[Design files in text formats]
▶

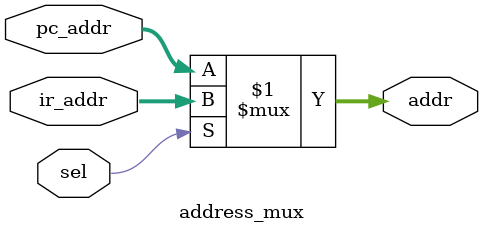
<source format=v>
module address_mux (
    input wire sel,
    input wire [4:0] pc_addr,
    input wire [4:0] ir_addr,
    output wire [4:0] addr
);

    assign addr = sel ? ir_addr : pc_addr;

endmodule

</source>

◀

What you have to do: Each line of the entries where the string "wire" occurs should be shown.

Task response:
    input wire sel,
    input wire [4:0] pc_addr,
    input wire [4:0] ir_addr,
    output wire [4:0] addr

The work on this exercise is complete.